Commitment and Focus: 2016's Goals

 Writing out my goals at the beginning of the year has allowed me to stay focused. Before I accept or consider a new client or project, I look back at my goals and ask whether working on this project will help me get closer to meeting my 2016 goals.

Writing out my goals at the beginning of the year has allowed me to stay focused. Before I accept or consider a new client or project, I look back at my goals and ask whether working on this project will help me get closer to meeting my 2016 goals.

One of the things I committed myself to doing this year was to focus on my five “top goals”. We all talk about things we want to accomplish in addition to our regular commitments, whether it’s work with our clients, regular assignments from our editors or our involvement with the community. The reality is that we’re already busy so how do we gain the bandwidth to add yet another things to our already-overloaded “to do” list? We can’t – unless we plan for it and make time for it.

Last year was such a professionally and personally-rewarding year for me. I stretched, reached and proved to myself that I had what it took to make things happen. Things that I’d be working on for years finally seemed to fall into place. I don’t believe in luck. I believe that things happen when you plan for them. Maybe not immediately but eventually, when you work at it, they do.

In December, I decided to hire a business coach to help me synthesize and focus my goals for 2016. She helped me realize that I don’t need to do everything in 12 months. Rather than 9 goals, we pulled them back to 5 goals. The others would be pushed to the following year. Notice I didn’t abandon them – we just put them on the backburner (she calls it the parking lot) so we could focus on just 5 for this year.

Then she pushed me further and asked me to put together a timeline with action steps for each goal. What would I do this week, she asked, to push along each of my goals to fruition? Did I need to reach out to someone for more information? Did I need to read a media outlet in greater detail because I wanted to secure a byline in that outlet? Who might be able to help me achieve my goal? Did I need to attend a new conference to meet people who might be helpful in meeting my goal?

None of her ideas or prompts is revolutionary but having that out-of-my-circle feedback has been invaluable. My coach and I don’t have a professional or personal relationship outside of a network of female writers. I reached out to her because she’s planning a conference I’m seriously considering attending and she mentioned that if I needed help with my goals, she offers coaching services. I knew her work and respected her as a professional writer and I wanted to talk to someone who I admired and didn’t have any agenda outside of helping me hone my focus.

Since I don’t work in a traditional office, I have to find ways to grow outside of getting just receiving general feedback from clients or editors. I invest in myself through classes and professional conferences. A friend and I started a monthly writers accountability group. I’m very active in professional associations.

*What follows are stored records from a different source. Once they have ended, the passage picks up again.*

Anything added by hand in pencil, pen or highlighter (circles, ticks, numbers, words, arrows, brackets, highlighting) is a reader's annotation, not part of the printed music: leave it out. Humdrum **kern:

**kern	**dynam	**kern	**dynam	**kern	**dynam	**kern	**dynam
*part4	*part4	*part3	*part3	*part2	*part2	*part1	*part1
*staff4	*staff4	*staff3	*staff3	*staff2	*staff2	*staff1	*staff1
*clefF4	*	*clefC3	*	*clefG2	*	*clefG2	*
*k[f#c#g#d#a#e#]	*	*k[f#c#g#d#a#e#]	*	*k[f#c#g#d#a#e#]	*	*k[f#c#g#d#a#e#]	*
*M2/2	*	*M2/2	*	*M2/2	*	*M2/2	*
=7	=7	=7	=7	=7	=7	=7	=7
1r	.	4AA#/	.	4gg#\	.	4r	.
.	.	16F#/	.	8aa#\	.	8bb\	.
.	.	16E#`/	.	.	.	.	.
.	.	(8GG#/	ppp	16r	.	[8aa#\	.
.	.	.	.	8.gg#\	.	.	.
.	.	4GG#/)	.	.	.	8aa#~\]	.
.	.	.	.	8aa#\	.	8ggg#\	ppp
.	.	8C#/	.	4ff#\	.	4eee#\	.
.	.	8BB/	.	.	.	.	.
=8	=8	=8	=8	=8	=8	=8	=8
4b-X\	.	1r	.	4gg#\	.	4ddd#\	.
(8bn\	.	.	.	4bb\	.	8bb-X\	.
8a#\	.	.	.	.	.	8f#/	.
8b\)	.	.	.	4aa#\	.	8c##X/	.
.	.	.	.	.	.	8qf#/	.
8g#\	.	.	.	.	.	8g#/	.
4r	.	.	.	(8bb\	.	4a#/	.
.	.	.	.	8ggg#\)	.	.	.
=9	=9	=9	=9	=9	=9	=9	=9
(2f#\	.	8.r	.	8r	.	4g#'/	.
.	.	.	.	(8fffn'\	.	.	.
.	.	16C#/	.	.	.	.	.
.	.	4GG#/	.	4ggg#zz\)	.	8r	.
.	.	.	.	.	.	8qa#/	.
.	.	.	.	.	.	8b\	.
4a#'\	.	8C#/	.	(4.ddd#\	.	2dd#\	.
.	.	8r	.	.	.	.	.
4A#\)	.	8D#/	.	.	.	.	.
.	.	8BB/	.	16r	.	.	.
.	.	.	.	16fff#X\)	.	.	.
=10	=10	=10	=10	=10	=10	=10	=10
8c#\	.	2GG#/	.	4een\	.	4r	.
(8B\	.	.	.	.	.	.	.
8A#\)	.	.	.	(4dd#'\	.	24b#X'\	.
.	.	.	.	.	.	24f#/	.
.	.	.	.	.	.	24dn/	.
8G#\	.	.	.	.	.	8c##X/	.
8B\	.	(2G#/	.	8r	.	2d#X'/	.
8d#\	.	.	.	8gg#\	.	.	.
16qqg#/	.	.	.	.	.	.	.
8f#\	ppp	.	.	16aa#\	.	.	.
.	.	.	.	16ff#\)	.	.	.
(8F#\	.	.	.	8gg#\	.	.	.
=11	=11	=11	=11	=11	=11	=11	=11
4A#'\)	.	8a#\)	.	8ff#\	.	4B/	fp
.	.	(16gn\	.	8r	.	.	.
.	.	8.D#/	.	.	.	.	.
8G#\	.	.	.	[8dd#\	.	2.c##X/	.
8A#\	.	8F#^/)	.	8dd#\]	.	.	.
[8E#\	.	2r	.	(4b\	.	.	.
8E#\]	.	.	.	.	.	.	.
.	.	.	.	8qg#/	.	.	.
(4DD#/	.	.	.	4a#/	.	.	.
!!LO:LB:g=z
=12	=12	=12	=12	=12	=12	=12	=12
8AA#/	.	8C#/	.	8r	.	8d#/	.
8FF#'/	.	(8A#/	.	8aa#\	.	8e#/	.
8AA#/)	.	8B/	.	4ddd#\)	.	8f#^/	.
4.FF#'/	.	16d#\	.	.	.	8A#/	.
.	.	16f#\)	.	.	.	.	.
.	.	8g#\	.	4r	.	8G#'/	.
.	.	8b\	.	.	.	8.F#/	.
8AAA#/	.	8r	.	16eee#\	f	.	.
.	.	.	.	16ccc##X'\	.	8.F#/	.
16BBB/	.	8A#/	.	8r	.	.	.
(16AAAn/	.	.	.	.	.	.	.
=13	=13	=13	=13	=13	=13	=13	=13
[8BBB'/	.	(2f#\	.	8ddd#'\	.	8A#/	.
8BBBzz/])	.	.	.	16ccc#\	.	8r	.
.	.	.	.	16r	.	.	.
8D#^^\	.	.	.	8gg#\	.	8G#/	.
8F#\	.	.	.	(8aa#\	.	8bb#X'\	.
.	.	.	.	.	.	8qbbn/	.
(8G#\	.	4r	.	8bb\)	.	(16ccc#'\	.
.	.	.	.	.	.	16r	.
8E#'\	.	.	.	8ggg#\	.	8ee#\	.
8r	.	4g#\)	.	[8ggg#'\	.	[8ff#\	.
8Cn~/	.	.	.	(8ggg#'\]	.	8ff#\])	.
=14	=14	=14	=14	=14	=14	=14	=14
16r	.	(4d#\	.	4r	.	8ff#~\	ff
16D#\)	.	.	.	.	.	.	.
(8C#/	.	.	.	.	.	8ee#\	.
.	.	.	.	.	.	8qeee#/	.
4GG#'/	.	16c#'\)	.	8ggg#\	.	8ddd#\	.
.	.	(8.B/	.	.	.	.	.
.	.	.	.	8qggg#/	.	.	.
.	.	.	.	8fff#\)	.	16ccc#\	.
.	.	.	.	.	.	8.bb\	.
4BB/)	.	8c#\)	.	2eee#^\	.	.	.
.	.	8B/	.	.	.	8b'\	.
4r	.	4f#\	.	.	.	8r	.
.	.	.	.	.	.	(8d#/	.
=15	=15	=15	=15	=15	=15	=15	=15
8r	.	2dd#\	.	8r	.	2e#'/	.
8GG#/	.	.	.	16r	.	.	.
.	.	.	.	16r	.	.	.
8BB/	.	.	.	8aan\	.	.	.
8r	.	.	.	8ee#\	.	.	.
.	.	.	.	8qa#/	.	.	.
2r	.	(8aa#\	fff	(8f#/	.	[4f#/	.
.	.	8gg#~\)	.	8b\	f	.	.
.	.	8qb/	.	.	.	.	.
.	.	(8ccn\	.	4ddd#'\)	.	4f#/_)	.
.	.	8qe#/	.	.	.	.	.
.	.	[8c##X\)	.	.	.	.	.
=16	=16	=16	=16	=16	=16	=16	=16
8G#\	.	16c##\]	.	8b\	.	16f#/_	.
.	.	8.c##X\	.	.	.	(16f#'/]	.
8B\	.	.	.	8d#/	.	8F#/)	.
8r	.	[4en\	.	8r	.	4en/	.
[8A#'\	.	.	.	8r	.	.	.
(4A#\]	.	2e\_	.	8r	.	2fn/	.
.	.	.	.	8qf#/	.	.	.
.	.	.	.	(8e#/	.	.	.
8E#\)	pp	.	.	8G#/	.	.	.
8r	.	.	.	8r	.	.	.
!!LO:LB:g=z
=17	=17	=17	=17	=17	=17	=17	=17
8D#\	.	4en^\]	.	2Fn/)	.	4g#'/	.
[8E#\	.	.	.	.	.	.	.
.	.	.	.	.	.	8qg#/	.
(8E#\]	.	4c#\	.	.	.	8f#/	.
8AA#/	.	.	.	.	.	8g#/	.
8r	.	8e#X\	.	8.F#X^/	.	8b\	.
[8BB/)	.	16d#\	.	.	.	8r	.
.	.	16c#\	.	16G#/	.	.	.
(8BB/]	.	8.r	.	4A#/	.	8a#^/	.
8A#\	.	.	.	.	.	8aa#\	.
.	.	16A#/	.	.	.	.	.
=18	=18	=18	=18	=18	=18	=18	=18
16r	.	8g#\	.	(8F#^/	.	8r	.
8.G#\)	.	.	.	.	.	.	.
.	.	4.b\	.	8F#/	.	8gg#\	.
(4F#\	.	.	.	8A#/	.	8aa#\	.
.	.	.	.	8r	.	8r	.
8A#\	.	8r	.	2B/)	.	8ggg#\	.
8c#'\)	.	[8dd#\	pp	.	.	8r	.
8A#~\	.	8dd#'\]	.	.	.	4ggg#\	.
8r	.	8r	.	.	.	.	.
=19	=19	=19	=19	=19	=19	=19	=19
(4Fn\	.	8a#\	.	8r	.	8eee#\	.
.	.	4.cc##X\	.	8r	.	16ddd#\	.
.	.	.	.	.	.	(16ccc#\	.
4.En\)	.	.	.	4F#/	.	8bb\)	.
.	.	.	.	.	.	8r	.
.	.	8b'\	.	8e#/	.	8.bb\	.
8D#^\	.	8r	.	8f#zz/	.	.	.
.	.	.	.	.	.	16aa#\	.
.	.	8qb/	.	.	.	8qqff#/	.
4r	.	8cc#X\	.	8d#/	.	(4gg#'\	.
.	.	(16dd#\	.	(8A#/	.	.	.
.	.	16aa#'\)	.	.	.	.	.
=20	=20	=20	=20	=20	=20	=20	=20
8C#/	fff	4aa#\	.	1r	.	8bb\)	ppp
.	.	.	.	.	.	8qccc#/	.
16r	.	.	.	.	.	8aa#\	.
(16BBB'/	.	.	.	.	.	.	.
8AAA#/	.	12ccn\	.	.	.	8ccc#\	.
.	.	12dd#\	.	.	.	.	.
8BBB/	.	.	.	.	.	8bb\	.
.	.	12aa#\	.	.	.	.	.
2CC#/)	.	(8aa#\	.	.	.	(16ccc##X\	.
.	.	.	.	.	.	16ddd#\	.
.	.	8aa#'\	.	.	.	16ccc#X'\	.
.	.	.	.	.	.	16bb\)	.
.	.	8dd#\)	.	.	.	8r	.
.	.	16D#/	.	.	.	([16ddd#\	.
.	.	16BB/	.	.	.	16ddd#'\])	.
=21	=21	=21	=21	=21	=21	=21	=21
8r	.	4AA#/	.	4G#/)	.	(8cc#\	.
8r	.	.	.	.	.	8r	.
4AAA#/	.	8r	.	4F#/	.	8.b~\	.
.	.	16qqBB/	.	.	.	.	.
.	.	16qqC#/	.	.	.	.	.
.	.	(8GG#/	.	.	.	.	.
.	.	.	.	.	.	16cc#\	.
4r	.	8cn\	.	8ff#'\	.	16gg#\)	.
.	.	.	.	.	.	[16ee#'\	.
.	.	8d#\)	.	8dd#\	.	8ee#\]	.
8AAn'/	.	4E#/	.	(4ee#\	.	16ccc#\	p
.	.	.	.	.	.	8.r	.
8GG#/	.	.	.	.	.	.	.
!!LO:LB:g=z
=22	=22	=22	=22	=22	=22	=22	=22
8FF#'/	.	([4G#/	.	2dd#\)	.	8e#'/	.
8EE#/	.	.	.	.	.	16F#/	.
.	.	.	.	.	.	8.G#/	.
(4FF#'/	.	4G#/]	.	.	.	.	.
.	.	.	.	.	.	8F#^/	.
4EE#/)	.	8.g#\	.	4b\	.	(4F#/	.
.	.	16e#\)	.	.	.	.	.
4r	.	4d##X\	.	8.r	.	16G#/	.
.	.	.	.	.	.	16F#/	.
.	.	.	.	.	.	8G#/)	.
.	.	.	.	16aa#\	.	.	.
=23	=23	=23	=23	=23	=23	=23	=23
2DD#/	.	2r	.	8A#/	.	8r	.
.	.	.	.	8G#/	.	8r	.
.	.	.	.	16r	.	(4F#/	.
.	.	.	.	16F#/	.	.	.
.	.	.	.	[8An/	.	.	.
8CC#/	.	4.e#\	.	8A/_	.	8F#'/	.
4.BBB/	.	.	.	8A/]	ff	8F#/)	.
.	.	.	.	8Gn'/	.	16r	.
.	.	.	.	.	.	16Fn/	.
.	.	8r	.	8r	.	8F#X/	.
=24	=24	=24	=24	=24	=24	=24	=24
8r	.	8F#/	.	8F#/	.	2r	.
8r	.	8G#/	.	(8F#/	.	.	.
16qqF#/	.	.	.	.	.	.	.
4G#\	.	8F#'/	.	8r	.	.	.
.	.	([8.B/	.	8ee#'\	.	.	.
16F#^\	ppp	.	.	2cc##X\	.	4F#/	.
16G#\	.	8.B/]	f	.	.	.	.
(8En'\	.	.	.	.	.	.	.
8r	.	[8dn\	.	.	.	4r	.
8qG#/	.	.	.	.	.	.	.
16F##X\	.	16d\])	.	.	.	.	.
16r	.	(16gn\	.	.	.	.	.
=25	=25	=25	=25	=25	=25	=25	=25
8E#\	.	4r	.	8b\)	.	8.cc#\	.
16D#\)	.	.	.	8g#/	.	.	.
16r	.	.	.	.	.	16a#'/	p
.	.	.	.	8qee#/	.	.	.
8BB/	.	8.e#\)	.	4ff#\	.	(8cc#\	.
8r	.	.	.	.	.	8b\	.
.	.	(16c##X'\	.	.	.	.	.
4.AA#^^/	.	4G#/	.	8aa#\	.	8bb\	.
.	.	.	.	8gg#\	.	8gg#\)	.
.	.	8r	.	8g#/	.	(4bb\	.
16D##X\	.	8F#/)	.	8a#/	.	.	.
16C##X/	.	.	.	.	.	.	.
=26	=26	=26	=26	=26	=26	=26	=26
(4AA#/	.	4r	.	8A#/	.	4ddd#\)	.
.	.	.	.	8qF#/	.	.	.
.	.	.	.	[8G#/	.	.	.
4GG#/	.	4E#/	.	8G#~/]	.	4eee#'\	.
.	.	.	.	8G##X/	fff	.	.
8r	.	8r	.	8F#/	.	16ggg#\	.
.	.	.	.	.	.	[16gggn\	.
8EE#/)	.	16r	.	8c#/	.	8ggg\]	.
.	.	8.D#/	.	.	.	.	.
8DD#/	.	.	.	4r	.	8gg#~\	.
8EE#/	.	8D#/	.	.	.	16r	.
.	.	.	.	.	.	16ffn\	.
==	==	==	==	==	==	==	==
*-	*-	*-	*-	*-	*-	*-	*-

Through it all, though, I still wanted to talk to someone who didn’t know me or my work well and could be objective. Am I insane to think I could crack into any of my 13 “bucket list” publications? What do I need to think about and to my book proposal so it can shine and find the right publisher?

The Benefits of Outside Perspective

One of my goals for this year was to formalize my own marketing services. In addition to my now wildly-popular 52-Week Marketing Monday Checklist for Independent Retailers Subscription, I’m offering one-on-one coaching to small businesses interested in incorporating a robust marketing plan to their business plan. 

The idea behind this goal came about after several retailers asked me to help them craft their own marketing plan because it wasn’t financially feasible for them to hire a marketing and PR consultant like me.

Having an outside perspective isn’t just smart, it makes good business sense. Rather than constantly being “busy” doing things we feel we should be doing, working with someone outside of your daily grind helps them see what’s blocking you from moving ahead and also gives you a different perspective as well as ideas on what we can done better.

Now, every Sunday evening, I open my Passion Planner, review my week ahead and PLAN FOR IT with my goals in mind. I also schedule time on my planner to specifically work on my goals. I don’t work on all of my goals every day or even every week, but they follow me week by week so I can be reminded of them and I schedule things I can do to help push my goals in the forward direction.

How do you focus and commit to the goals you want to meet this year?